| EXERCISE PROMPT |
From the first entry to the last, copy the material exactly as it stands.
◆ ◆ ◆ ◆ ◆
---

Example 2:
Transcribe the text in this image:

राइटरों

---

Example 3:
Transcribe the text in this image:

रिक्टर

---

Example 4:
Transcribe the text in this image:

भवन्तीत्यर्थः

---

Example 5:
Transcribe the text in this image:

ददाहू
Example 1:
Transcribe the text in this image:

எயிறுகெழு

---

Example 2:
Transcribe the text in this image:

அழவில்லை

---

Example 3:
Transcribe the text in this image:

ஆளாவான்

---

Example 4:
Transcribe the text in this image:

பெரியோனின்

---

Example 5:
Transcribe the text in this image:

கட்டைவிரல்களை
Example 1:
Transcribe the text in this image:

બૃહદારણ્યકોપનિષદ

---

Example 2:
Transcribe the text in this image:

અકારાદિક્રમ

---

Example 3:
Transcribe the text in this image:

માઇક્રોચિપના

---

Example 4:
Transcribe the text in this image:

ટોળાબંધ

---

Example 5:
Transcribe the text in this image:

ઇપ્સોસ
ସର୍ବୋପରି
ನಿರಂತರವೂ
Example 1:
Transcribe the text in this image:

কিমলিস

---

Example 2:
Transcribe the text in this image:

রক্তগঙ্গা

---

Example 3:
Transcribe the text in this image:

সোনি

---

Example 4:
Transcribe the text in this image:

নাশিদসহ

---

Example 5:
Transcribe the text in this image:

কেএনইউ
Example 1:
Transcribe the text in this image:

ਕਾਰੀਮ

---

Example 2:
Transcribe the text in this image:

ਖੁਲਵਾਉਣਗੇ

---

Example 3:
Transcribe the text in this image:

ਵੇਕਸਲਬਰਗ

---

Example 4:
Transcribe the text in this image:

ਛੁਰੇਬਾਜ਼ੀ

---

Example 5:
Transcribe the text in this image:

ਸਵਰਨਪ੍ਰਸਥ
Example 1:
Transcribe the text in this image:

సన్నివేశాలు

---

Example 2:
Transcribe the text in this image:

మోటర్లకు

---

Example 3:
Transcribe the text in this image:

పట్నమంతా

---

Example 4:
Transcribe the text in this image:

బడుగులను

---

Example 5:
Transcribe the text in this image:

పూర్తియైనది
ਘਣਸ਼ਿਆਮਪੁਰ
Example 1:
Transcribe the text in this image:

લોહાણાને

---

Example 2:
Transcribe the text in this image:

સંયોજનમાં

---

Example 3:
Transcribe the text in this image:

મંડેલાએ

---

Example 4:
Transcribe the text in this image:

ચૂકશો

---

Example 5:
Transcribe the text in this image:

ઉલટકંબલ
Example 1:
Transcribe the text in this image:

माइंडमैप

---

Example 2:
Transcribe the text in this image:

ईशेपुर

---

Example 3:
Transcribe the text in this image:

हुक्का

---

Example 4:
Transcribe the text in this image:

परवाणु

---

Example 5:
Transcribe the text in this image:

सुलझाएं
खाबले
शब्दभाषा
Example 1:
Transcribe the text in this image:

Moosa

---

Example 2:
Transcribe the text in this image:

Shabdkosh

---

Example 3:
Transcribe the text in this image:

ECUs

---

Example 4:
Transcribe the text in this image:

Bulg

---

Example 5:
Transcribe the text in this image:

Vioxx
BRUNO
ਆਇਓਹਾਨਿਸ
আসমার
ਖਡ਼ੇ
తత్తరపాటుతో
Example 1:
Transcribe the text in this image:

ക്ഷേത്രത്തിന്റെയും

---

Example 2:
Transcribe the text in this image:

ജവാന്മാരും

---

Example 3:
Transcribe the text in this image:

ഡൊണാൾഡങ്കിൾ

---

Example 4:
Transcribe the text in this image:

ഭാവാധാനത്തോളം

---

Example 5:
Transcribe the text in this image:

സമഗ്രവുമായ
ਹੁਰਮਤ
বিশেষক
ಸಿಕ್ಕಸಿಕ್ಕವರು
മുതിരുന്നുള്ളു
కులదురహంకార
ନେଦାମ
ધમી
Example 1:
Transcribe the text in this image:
◆ ◆ ◆ ◆ ◆
| SOLUTION TO THIS TASK |
---

Example 2:
Transcribe the text in this image:

राइटरों

---

Example 3:
Transcribe the text in this image:

रिक्टर

---

Example 4:
Transcribe the text in this image:

भवन्तीत्यर्थः

---

Example 5:
Transcribe the text in this image:

ददाहू
Example 1:
Transcribe the text in this image:

எயிறுகெழு

---

Example 2:
Transcribe the text in this image:

அழவில்லை

---

Example 3:
Transcribe the text in this image:

ஆளாவான்

---

Example 4:
Transcribe the text in this image:

பெரியோனின்

---

Example 5:
Transcribe the text in this image:

கட்டைவிரல்களை
Example 1:
Transcribe the text in this image:

બૃહદારણ્યકોપનિષદ

---

Example 2:
Transcribe the text in this image:

અકારાદિક્રમ

---

Example 3:
Transcribe the text in this image:

માઇક્રોચિપના

---

Example 4:
Transcribe the text in this image:

ટોળાબંધ

---

Example 5:
Transcribe the text in this image:

ઇપ્સોસ
ସର୍ବୋପରି
ನಿರಂತರವೂ
Example 1:
Transcribe the text in this image:

কিমলিস

---

Example 2:
Transcribe the text in this image:

রক্তগঙ্গা

---

Example 3:
Transcribe the text in this image:

সোনি

---

Example 4:
Transcribe the text in this image:

নাশিদসহ

---

Example 5:
Transcribe the text in this image:

কেএনইউ
Example 1:
Transcribe the text in this image:

ਕਾਰੀਮ

---

Example 2:
Transcribe the text in this image:

ਖੁਲਵਾਉਣਗੇ

---

Example 3:
Transcribe the text in this image:

ਵੇਕਸਲਬਰਗ

---

Example 4:
Transcribe the text in this image:

ਛੁਰੇਬਾਜ਼ੀ

---

Example 5:
Transcribe the text in this image:

ਸਵਰਨਪ੍ਰਸਥ
Example 1:
Transcribe the text in this image:

సన్నివేశాలు

---

Example 2:
Transcribe the text in this image:

మోటర్లకు

---

Example 3:
Transcribe the text in this image:

పట్నమంతా

---

Example 4:
Transcribe the text in this image:

బడుగులను

---

Example 5:
Transcribe the text in this image:

పూర్తియైనది
ਘਣਸ਼ਿਆਮਪੁਰ
Example 1:
Transcribe the text in this image:

લોહાણાને

---

Example 2:
Transcribe the text in this image:

સંયોજનમાં

---

Example 3:
Transcribe the text in this image:

મંડેલાએ

---

Example 4:
Transcribe the text in this image:

ચૂકશો

---

Example 5:
Transcribe the text in this image:

ઉલટકંબલ
Example 1:
Transcribe the text in this image:

माइंडमैप

---

Example 2:
Transcribe the text in this image:

ईशेपुर

---

Example 3:
Transcribe the text in this image:

हुक्का

---

Example 4:
Transcribe the text in this image:

परवाणु

---

Example 5:
Transcribe the text in this image:

सुलझाएं
खाबले
शब्दभाषा
Example 1:
Transcribe the text in this image:

Moosa

---

Example 2:
Transcribe the text in this image:

Shabdkosh

---

Example 3:
Transcribe the text in this image:

ECUs

---

Example 4:
Transcribe the text in this image:

Bulg

---

Example 5:
Transcribe the text in this image:

Vioxx
BRUNO
ਆਇਓਹਾਨਿਸ
আসমার
ਖਡ਼ੇ
తత్తరపాటుతో
Example 1:
Transcribe the text in this image:

ക്ഷേത്രത്തിന്റെയും

---

Example 2:
Transcribe the text in this image:

ജവാന്മാരും

---

Example 3:
Transcribe the text in this image:

ഡൊണാൾഡങ്കിൾ

---

Example 4:
Transcribe the text in this image:

ഭാവാധാനത്തോളം

---

Example 5:
Transcribe the text in this image:

സമഗ്രവുമായ
ਹੁਰਮਤ
বিশেষক
ಸಿಕ್ಕಸಿಕ್ಕವರು
മുതിരുന്നുള്ളു
కులదురహంకార
ନେଦାମ
ધમી
Example 1:
Transcribe the text in this image:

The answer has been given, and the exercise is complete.